ORL finds Greeks are diverse
Despite perceptions that the Greek system lacks diversity, a study conducted by the Office of Residential Life shows that the coed, fraternity and sorority system is nearly as racially diverse as the Dartmouth community.
Minority students make up 29 percent of the class of 2003 and 20 percent of the class of 2002, according to 1999 figures. ORL's study -- which surveyed nearly 90 percent of the 2002 and 2003 classes -- found 21 percent of Greek-affilliated students to be part of a racial minority.
Although there is a small disparity between the percentages for the Greek system and Dartmouth as a whole, the gap has been closing over the past years, said Greek Leadership Council Public Relations Manager John Lawrence '03.
But because concrete figures did not exist until recently, it is hard to say exactly how much or how rapidly the gap has been closing.
Many CFS organization members said there still exists the perception that Dartmouth's Greek houses are not diverse, despite only a small disparity in actual percentages. They blamed stereotypes and the lingering memories of a less inclusive system.
Dartmouth's Dean of Pluralism Tommy Woon agreed, saying, "Our perceptions haven't caught up with reality."
Director of the Center for Women and Gender Giovanna Munafro cited differences in culture as a factor contributing to this perception.

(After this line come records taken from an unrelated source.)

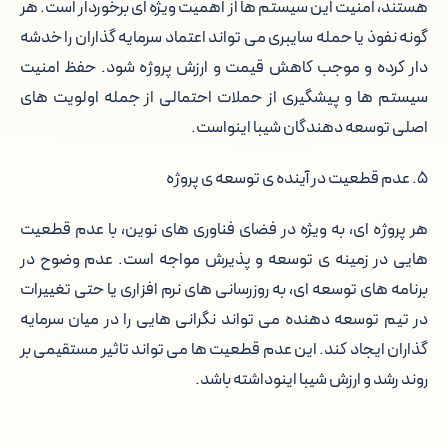
هستند، امنیت این سیستم ها از اهمیت ویژه ای برخوردار است. هر
گونه نفوذ یا حمله سایبری می تواند اعتماد سرمایه گذاران را خدشه
دار کرده و موجب کاهش قیمت و ارزش پروژه شود. حفظ امنیت
سیستم ها و پیشگیری از حملات احتمالی از جمله اولویت های
اصلی توسعه دهندگان شیبا اینواست.
۵. عدم قطعیت در آینده ی توسعه ی پروژه
هر پروژه ای، به ویژه در فضای فناوری های نوین، با عدم قطعیت
هایی در زمینه ی توسعه و پذیرش مواجه است. عدم وضوح در
برنامه های توسعه ای، به روزرسانی های نرم افزاری یا حتی تغییرات
در تیم توسعه دهنده می تواند نگرانی هایی را در میان سرمایه
گذاران ایجاد کند. این عدم قطعیت ها می تواند تاثیر مستقیمی بر
روند رشد و ارزش شیبا اینوداشته باشد.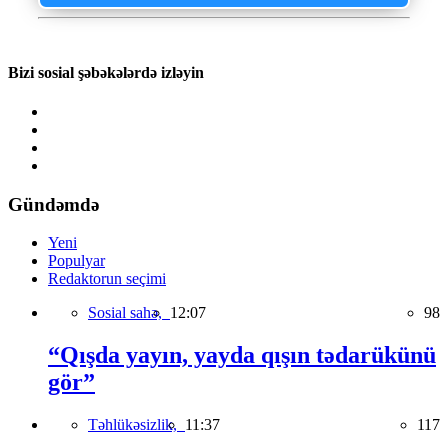
Bizi sosial şəbəkələrdə izləyin
Gündəmdə
Yeni
Populyar
Redaktorun seçimi
Sosial sahə,
12:07
98
“Qışda yayın, yayda qışın tədarükünü
gör”
Təhlükəsizlik,
11:37
117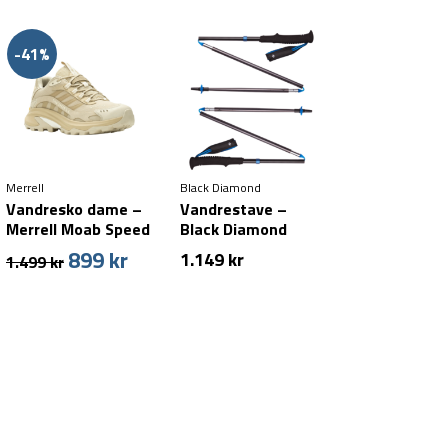
-41%
Merrell
Black Diamond
Vandresko dame –
Vandrestave –
Merrell Moab Speed
Black Diamond
2 GTX (40,5 & 42,5
Distance Z –
899
kr
Den
Den
1.149
kr
1.499
kr
tilbage)
Pewter
e
oprindelige
aktuelle
pris
pris
var:
er:
1.499 kr.
899 kr.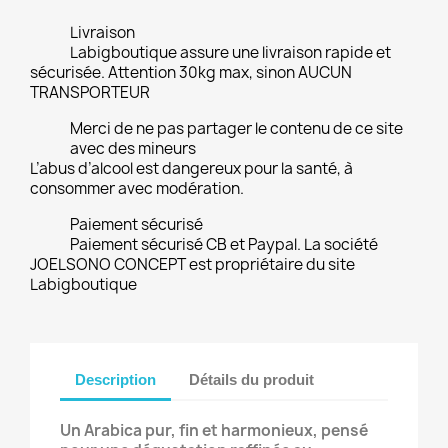
Livraison
Labigboutique assure une livraison rapide et
sécurisée. Attention 30kg max, sinon AUCUN
TRANSPORTEUR
Merci de ne pas partager le contenu de ce site
avec des mineurs
L’abus d’alcool est dangereux pour la santé, à
consommer avec modération.
Paiement sécurisé
Paiement sécurisé CB et Paypal. La société
JOELSONO CONCEPT est propriétaire du site
Labigboutique
Description
Détails du produit
Un Arabica pur, fin et harmonieux, pensé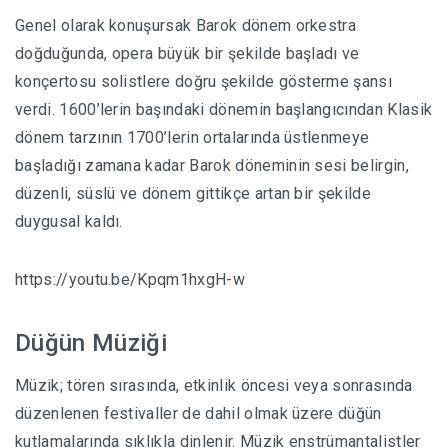
Genel olarak konuşursak Barok dönem orkestra
doğduğunda, opera büyük bir şekilde başladı ve
konçertosu solistlere doğru şekilde gösterme şansı
verdi. 1600’lerin başındaki dönemin başlangıcından Klasik
dönem tarzının 1700’lerin ortalarında üstlenmeye
başladığı zamana kadar Barok döneminin sesi belirgin,
düzenli, süslü ve dönem gittikçe artan bir şekilde
duygusal kaldı.
https://youtu.be/Kpqm1hxgH-w
Düğün Müziği
Müzik; tören sırasında, etkinlik öncesi veya sonrasında
düzenlenen festivaller de dahil olmak üzere düğün
kutlamalarında sıklıkla dinlenir. Müzik enstrümantalistler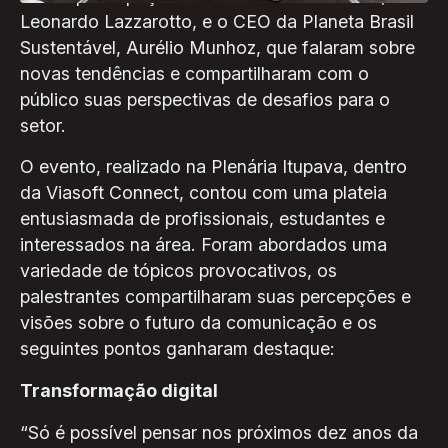
Leonardo Lazzarotto, e o CEO da Planeta Brasil
Sustentável, Aurélio Munhoz, que falaram sobre
novas tendências e compartilharam com o
público suas perspectivas de desafios para o
setor.
O evento, realizado na Plenária Itupava, dentro
da Viasoft Connect, contou com uma plateia
entusiasmada de profissionais, estudantes e
interessados na área. Foram abordados uma
variedade de tópicos provocativos, os
palestrantes compartilharam suas percepções e
visões sobre o futuro da comunicação e os
seguintes pontos ganharam destaque:
Transformação digital
“Só é possível pensar nos próximos dez anos da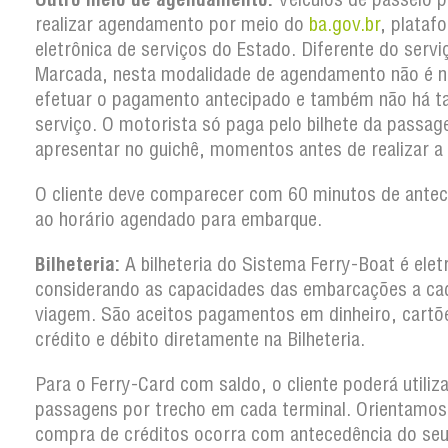
realizar agendamento por meio do
ba.gov.br
, plataf
eletrônica de serviços do Estado. Diferente do serv
Marcada, nesta modalidade de agendamento não é n
efetuar o pagamento antecipado e também não há t
serviço. O motorista só paga pelo bilhete da passa
apresentar no guichê, momentos antes de realizar a
O cliente deve comparecer com 60 minutos de antec
ao horário agendado para embarque.
Bilheteria:
A bilheteria do Sistema Ferry-Boat é elet
considerando as capacidades das embarcações a ca
viagem. São aceitos pagamentos em dinheiro, cartõ
crédito e débito diretamente na Bilheteria.
Para o Ferry-Card com saldo, o cliente poderá utiliz
passagens por trecho em cada terminal. Orientamos
compra de créditos ocorra com antecedência do se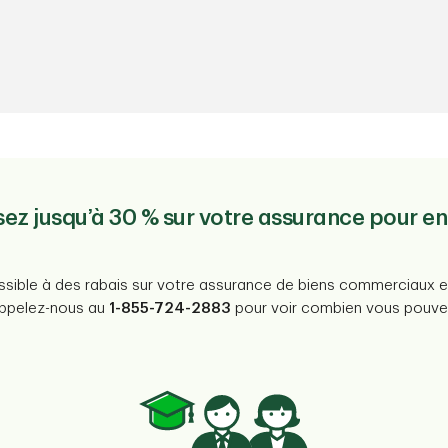
z jusqu’à 30 % sur votre assurance pour en
ssible à des rabais sur votre assurance de biens commerciaux et 
Appelez-nous au
1-855-724-2883
pour voir combien vous pouve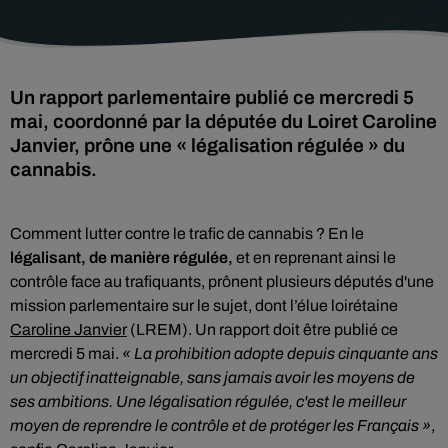
Un rapport parlementaire publié ce mercredi 5
mai, coordonné par la députée du Loiret Caroline
Janvier, prône une « légalisation régulée » du
cannabis.
Comment lutter contre le trafic de cannabis ? En le
légalisant, de manière régulée,
et en reprenant ainsi le
contrôle face au trafiquants, prônent plusieurs députés d'une
mission parlementaire sur le sujet, dont l’élue loirétaine
Caroline Janvier
(LREM). Un rapport doit être publié ce
mercredi 5 mai.
« La prohibition adopte depuis cinquante ans
un objectif inatteignable, sans jamais avoir les moyens de
ses ambitions. Une légalisation régulée, c'est le meilleur
moyen de reprendre le contrôle et de protéger les Français »
,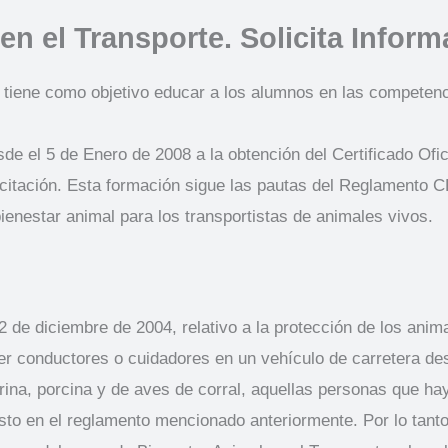
n el Transporte. Solicita Inform
e tiene como objetivo educar a los alumnos en las competenc
sde el 5 de Enero de 2008 a la obtención del Certificado Ofi
citación. Esta formación sigue las pautas del Reglamento C
ienestar animal para los transportistas de animales vivos.
de diciembre de 2004, relativo a la protección de los anima
 conductores o cuidadores en un vehículo de carretera des
rina, porcina y de aves de corral, aquellas personas que h
to en el reglamento mencionado anteriormente. Por lo tant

Some students of color may find it very difficult to present themselves to people who on the surface seem very different, Munafo said, suggesting that the social values and practices in many Greek houses -- including heavy drinking -- are not part of the "life experience" of many minority students.
Karim Marshall '03, president of the historically black Alpha Phi Alpha fraternity, agreed, saying that "pong is boring" for many blacks, and that the idea of drinking in order to get really drunk "is foreign to me."

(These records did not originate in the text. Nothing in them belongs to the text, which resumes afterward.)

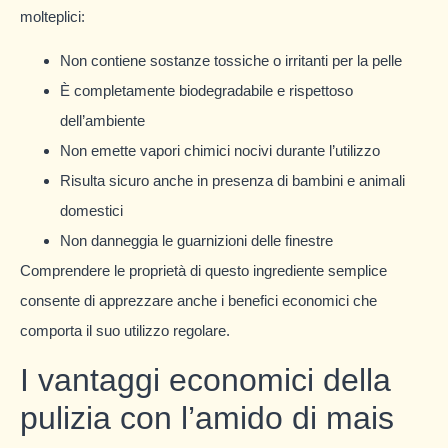
molteplici:
Non contiene sostanze tossiche o irritanti per la pelle
È completamente biodegradabile e rispettoso
dell’ambiente
Non emette vapori chimici nocivi durante l’utilizzo
Risulta sicuro anche in presenza di bambini e animali
domestici
Non danneggia le guarnizioni delle finestre
Comprendere le proprietà di questo ingrediente semplice
consente di apprezzare anche i benefici economici che
comporta il suo utilizzo regolare.
I vantaggi economici della
pulizia con l’amido di mais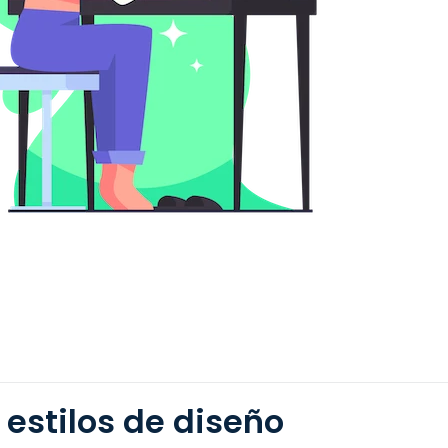
 estilos de diseño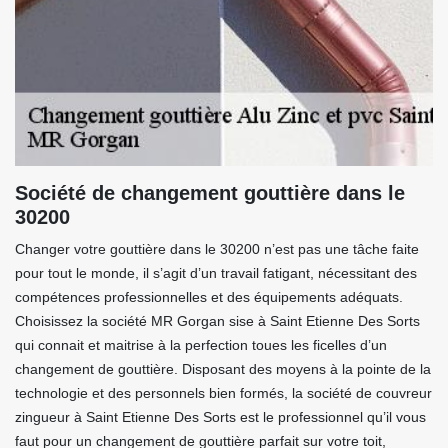
Société de changement gouttière dans le
30200
Changer votre gouttière dans le 30200 n’est pas une tâche faite
pour tout le monde, il s’agit d’un travail fatigant, nécessitant des
compétences professionnelles et des équipements adéquats.
Choisissez la société MR Gorgan sise à Saint Etienne Des Sorts
qui connait et maitrise à la perfection toues les ficelles d’un
changement de gouttière. Disposant des moyens à la pointe de la
technologie et des personnels bien formés, la société de couvreur
zingueur à Saint Etienne Des Sorts est le professionnel qu’il vous
faut pour un changement de gouttière parfait sur votre toit,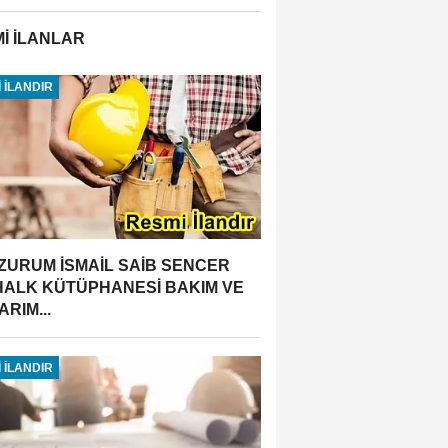
İ İLANLAR
 İLANDIR
ZURUM İSMAİL SAİB SENCER
 HALK KÜTÜPHANESİ BAKIM VE
RIM...
 İLANDIR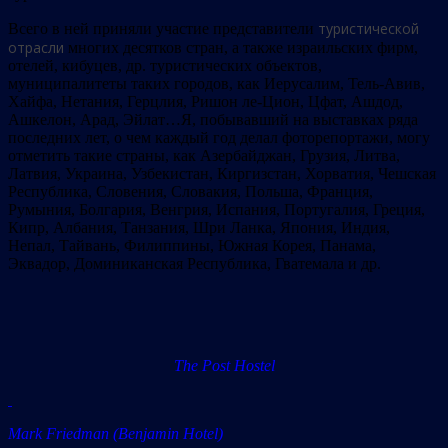
туристической
Всего в ней приняли участие представители
отрасли
многих десятков стран, а также израильских фирм,
отелей, кибуцев, др. туристических объектов,
муниципалитеты таких городов, как Иерусалим, Тель-Авив,
Хайфа, Нетания, Герцлия, Ришон ле-Цион, Цфат, Ашдод,
Ашкелон, Арад, Эйлат…Я, побывавший на выставках ряда
последних лет, о чем каждый год делал фоторепортажи, могу
отметить такие страны, как Азербайджан, Грузия, Литва,
Латвия, Украина, Узбекистан, Киргизстан, Хорватия, Чешская
Республика, Словения, Словакия, Польша, Франция,
Румыния, Болгария, Венгрия, Испания, Португалия, Греция,
Кипр, Албания, Танзания, Шри Ланка, Япония, Индия,
Непал, Тайвань, Филиппины, Южная Корея, Панама,
Эквадор, Доминиканская Республика, Гватемала и др.
The Post Hostel
Mark Friedman (Benjamin Hotel)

Panhellenic Council President Ann Chang '03 cited stereotypical images of sororities as possible deterrents for minority women, explaining that her sorority, Kappa Kappa Gamma, is perceived by many as "all white and blonde." She said that sorority members actively work to dispel these perceptions so that women are not put off by them.
But the compressed timeline of sorority rush may complicate such attempts. Under the current system, women often join Greek organizations after only three or four formal interactions with women in a given sorority.
Several fraternity presidents also agreed that stereotypes, myths and history are partly to blame for the perception that Greek houses are not diverse or open to minorities.
Sigma Phi Epsilon President Patrick Granfield '03 explained that part of the problem is that the Greek system at Dartmouth is not historically diverse.
"It's all connected to the past," Alpha Delta fraternity member Kapono Chong-Hanssen '03 said. He added that, while negative events at Greek houses will resonate in the Dartmouth community for years, "good things" are hardly ever noticed. He noted that last summer, AD held tails with Delta Sigma Theta, a historically-black sorority.
Alpha Phi Alpha's Marshall cited a "ghetto" party that occurred in 1998, as well as parties with luau and "Gangsta' Love" themes in 1999 and last month, respectively, cancelled by their planners when they began generating controversy. Marshall said that such incidents are explained away and that the organizers rarely understand or even care why others are upset.
These attitudes, not the race of members, may deter minority students, Marshall said, suggesting that Kappa Kappa Kappa fraternity -- known for having a significant proportion of members of Asian background -- would not hold such parties.
In searching to make the Greek system more inclusive, though, house members and administrators disagreed.
Representatives from the Office of Pluralism and Leadership have been working with all Greek houses in order to increase inclusivity and diversity, Munafo said.
But many Greek leaders are skeptical about the usefulness of administrative prescriptions.
According to Granfield, Sig Ep is already very open and diverse and the administration just wants tangible evidence of the house's efforts.
Alpha Delta President Daniel Brown '03 and Chong-Hanssen agreed that individual interests in diverse activities, not official mandates, are what make their house inclusive as a whole.
"Programs can only work to a certain point," Brown said. He added that positive interactions can't always be pre-programmed and that he didn't think administrative rules would "make any difference in the end."
Greek leaders stressed that in considering diversity within their houses and at Dartmouth as a whole, it is important to consider a definition that goes beyond simple racial statistics.
Marshall described diversity as social, ideological, intellectual, regional and socioeconomic. Granfield cited race, ethnicity, religion, politics and sexual orientation as different facets of diversity.